Urging the African-American community to help stop Donald Trump, the US President Barack Obama said that he would consider it a "personal insult" to his legacy if black voters did not back Hillary Clinton.
"If I hear anybody saying their vote does not matter, that it doesn't matter who we elect -- read up on your history. It matters. We've got to get people to vote," Obama said Saturday while addressing the Congressional Black Caucus gala for the last time as president.
"I will consider it a personal insult -- an insult to my legacy -- if this community lets down its guard and fails to activate itself in this election. You want to give me a good send-off? Go vote."
The President warned that while his name would not be on the ballot in the November 8 elections, all of the progress that the country has made over the last eight years was on the line, CNN reported.
According to analysts, Obama's Saturday night speech marked some of his harshest words yet about Republican presidential candidate Trump, as well as his most forceful call on the African-American community to support Democrat nominee Clinton.
Obama referred to the businessman as "somebody who has fought against civil rights and fought against equality and who has shown no regard for working people most of his life."
During his address, he also made fun of the so-called "birther" (if Obama was born in the US) controversy, saying "There's an extra spring in my step tonight.
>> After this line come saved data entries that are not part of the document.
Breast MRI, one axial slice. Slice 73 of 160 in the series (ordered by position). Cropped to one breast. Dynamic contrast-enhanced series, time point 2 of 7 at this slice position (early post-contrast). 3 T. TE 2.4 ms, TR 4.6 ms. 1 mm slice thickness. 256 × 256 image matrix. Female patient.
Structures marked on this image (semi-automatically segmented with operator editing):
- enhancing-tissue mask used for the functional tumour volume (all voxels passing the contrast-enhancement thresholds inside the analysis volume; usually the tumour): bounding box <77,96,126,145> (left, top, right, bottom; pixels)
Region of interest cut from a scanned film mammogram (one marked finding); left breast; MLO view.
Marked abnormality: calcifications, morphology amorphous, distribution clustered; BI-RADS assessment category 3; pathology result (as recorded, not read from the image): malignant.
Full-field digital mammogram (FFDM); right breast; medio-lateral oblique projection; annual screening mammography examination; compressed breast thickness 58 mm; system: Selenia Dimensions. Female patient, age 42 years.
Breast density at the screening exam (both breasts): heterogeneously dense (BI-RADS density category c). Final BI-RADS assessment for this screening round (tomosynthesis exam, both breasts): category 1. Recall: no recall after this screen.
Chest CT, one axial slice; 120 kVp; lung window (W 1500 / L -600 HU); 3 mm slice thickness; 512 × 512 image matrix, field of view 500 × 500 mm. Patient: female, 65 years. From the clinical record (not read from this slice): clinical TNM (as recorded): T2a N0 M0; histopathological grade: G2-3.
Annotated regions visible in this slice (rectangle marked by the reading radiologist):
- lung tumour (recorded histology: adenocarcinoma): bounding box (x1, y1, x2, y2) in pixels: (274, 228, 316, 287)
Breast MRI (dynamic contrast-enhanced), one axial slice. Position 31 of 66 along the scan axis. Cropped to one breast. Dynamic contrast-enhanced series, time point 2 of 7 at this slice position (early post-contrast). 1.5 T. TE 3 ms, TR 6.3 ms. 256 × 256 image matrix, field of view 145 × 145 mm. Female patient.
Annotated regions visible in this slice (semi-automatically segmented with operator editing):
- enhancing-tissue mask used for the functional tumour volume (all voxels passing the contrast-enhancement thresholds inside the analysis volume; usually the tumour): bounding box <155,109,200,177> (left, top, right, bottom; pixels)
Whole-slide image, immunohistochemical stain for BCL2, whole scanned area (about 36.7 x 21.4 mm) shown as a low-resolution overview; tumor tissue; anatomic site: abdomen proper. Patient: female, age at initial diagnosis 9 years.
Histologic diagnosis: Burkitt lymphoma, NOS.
I don't know about you guys, but I am so relieved that the whole 'birther' thing is over."
"IS (Islamic State), North Korea, poverty, climate change -- none of those things weighed on my mind like the validity of my birth certificate," Obama added.
Speaking before the President, Clinton lauded Obama and also took on the birther controversy, CNN noted.
"Mr. President, not only do we know you are an American, you are a great American," Clinton, who served as Obama's secretary of state (2009-2013), added.